Part of the focus of this weekend's "Walk and Wag" fundraiser for the Leon County Humane Society was the fate of 4 special rescue dogs.
These animals were literally snatched from the jaws of death, as Local Humane Society Director Lisa Glunt explained.
"When we were originally contacted by our partners at the Humane Society of the United States, they asked if we'd be willing to take on some of these dogs? she recalled. "We had to look at it and see if this was something our community - mainly those supporting our cause - would be in favor of. And was this something we might face backlash from, which we did."
The 4 dogs came from a South Korean farm where they were being raised, not for human affection, but for human consumption. Glunt said not everyone thought saving these dogs was a good idea.

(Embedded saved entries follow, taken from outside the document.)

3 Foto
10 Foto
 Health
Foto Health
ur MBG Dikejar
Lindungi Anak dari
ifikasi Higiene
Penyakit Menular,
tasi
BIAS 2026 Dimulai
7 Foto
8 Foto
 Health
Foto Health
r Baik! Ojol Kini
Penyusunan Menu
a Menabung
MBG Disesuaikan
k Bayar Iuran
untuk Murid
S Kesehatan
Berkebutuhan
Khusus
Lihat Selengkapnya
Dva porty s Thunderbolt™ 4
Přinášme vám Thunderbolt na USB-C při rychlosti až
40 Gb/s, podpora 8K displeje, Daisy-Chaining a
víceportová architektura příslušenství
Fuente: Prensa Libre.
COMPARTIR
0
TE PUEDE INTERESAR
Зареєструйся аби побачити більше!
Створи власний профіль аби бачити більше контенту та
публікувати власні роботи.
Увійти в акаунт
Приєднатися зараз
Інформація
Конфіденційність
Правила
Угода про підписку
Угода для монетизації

"'Why are you rescuing these dogs when there are thousands of dogs here in the United States that die in shelters everyday?'" said Glunt, repeating one of the most commonly voiced objections. "And the reason for this was because we do so much in our community. Our community has resources. The (animal) shelter, several rescue groups in town, there are so many ways that people can find resources that they need from pet food assistance to spay/neuter vouchers to vaccinations."
Despite the opposition in some quarters, Glunt said she and her organization leadership decided to go ahead with the rescue. "We were not only taking these dogs and saving their lives, but really allowing the opportunity for other rescues to see the positive impact that can be made and these dogs were being rescued from farms where they were facing extreme neglect and extreme abuse and basically were never socialized in their whole lives. At the same time, Glunt said this was also a rescue of sorts for the people involved in the dog meat farms.

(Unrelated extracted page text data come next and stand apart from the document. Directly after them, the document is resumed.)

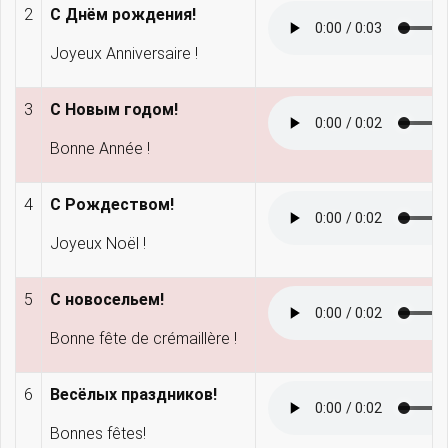
2
С Днём рождения!
Joyeux Anniversaire !
3
С Новым годом!
Bonne Année !
4
С Рождеством!
Joyeux Noël !
5
С новосельем!
Bonne fête de crémaillère !
6
Весёлых праздников!
Bonnes fêtes!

"They're not only helping the dogs, they're helping the people," she insisted. "South Korea has turned away from this dog meat, especially after younger people have seen the cruelty involved in these farms. And so the farmers are looking for a new way of earning a living over there (in) so closing down these farms and rescuing these dogs, the farmers are also given a new form, generally in growing crops and the organization's that over there is also assisting them to get that going."

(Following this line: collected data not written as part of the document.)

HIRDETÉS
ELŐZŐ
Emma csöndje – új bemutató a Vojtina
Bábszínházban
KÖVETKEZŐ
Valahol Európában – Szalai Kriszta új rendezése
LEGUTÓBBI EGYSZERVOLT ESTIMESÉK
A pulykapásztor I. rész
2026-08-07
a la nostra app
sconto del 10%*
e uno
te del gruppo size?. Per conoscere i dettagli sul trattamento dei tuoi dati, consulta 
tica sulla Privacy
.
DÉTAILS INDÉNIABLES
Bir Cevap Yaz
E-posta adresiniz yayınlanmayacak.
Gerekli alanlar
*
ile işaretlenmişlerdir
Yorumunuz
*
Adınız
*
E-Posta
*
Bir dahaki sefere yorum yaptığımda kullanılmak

So in late July, 4 large crates arrived in Tallahassee bearing the dogs.
"We took two adults, 'Emily' and 'Lexi' who is about 2 (years old) and we took two puppies who were about 5 months old." It was a photo of one of the older dogs in her meat farm cage, Glunt said, that focused so much public attention on the animals' plight.
"Emily serves as a poster child. She has gone from (our) picking her up at the airport in a crate on which was posted notes from the rescue workers that took her out of this farm. Things like, 'We love you from South Korea!' Seeing that and seeing their terrified eyes."
After receiving much needed medical attention, Glunt said all 4 dogs were placed in foster homes. "It takes a really special kind of foster parent to be able to work with these dogs," she said.
"No house training, terrified in every situation, so tiny baby steps. And (with) the puppies we did seem improvements a little quicker and they were able to get adopted, both of them into separate homes, which is wonderful!"
As to the status of the two older and more deeply traumatized dogs, "Emily and Lexi are still awaiting their forever homes," Glunt said, "But they have been doing phenomenal in their foster homes. Their fosters who see them and interact with them every day rave about them say they're doing great, they love playing with (other) dogs outside, they're eating really well, they like being petted now. So incredible updates from those and I have absolutely no doubt that both of them will find adoptive homes very soon."
We'll let you know what happens with them.